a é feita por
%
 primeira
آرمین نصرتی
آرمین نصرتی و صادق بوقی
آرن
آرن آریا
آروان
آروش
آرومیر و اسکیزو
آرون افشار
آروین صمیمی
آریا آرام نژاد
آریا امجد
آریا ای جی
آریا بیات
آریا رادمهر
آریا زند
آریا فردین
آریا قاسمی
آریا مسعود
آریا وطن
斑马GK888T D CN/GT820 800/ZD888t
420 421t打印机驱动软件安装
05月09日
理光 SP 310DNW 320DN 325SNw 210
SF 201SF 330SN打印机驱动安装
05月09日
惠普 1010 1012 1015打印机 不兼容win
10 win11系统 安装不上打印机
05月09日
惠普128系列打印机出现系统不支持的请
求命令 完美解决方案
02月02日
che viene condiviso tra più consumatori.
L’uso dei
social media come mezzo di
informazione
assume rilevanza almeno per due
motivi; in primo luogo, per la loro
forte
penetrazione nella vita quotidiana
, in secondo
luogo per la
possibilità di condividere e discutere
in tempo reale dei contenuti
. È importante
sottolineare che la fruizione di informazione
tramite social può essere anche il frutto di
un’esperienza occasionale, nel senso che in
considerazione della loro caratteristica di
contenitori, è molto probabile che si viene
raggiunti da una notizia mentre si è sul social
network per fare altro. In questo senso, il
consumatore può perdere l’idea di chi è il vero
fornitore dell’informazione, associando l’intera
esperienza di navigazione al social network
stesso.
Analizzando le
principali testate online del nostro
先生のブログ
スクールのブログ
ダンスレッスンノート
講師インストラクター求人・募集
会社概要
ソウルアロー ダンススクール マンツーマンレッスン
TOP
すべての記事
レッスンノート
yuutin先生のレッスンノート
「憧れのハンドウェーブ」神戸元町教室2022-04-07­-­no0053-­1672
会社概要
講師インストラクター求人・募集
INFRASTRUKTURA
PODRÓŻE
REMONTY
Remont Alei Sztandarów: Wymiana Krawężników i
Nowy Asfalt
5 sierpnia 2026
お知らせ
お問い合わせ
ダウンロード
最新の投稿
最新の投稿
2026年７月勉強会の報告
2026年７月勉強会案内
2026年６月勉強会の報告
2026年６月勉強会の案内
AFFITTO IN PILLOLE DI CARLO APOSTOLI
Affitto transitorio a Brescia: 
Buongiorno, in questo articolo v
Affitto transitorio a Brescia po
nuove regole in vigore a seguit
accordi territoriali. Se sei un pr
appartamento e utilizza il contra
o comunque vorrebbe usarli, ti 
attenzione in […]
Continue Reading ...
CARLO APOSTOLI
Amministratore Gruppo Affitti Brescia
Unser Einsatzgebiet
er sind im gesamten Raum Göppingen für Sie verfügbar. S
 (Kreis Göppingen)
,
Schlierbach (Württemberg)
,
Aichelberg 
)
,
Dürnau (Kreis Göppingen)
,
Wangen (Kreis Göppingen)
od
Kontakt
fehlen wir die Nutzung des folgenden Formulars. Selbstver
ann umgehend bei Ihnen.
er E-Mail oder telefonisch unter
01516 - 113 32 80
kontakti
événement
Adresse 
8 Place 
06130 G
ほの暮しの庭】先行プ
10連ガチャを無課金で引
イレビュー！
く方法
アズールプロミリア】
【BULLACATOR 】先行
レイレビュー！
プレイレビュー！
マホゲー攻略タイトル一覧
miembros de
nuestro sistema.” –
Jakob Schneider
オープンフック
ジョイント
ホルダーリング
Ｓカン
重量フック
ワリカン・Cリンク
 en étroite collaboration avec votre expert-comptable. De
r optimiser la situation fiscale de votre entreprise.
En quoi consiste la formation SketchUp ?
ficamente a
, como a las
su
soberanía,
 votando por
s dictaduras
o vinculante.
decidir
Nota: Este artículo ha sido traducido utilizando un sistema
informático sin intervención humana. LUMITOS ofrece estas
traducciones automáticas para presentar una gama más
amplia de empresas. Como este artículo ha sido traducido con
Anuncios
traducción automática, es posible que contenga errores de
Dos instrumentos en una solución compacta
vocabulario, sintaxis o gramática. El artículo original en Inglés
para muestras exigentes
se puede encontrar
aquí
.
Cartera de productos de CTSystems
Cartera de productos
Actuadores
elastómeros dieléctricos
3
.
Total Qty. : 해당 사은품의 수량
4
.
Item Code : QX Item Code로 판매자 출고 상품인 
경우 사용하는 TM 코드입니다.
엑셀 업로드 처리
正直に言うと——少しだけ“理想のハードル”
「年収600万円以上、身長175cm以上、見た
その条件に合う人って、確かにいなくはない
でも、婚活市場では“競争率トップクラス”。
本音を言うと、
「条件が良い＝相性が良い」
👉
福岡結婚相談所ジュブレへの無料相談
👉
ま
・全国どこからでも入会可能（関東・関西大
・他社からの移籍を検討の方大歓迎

» TASK INSTRUCTIONS:
Reproduce the listing above character for character, from its first line through the line containing "raggiunti da una", including both ends.

» RESULT:
a é feita por
%
 primeira
آرمین نصرتی
آرمین نصرتی و صادق بوقی
آرن
آرن آریا
آروان
آروش
آرومیر و اسکیزو
آرون افشار
آروین صمیمی
آریا آرام نژاد
آریا امجد
آریا ای جی
آریا بیات
آریا رادمهر
آریا زند
آریا فردین
آریا قاسمی
آریا مسعود
آریا وطن
斑马GK888T D CN/GT820 800/ZD888t
420 421t打印机驱动软件安装
05月09日
理光 SP 310DNW 320DN 325SNw 210
SF 201SF 330SN打印机驱动安装
05月09日
惠普 1010 1012 1015打印机 不兼容win
10 win11系统 安装不上打印机
05月09日
惠普128系列打印机出现系统不支持的请
求命令 完美解决方案
02月02日
che viene condiviso tra più consumatori.
L’uso dei
social media come mezzo di
informazione
assume rilevanza almeno per due
motivi; in primo luogo, per la loro
forte
penetrazione nella vita quotidiana
, in secondo
luogo per la
possibilità di condividere e discutere
in tempo reale dei contenuti
. È importante
sottolineare che la fruizione di informazione
tramite social può essere anche il frutto di
un’esperienza occasionale, nel senso che in
considerazione della loro caratteristica di
contenitori, è molto probabile che si viene
raggiunti da una notizia mentre si è sul social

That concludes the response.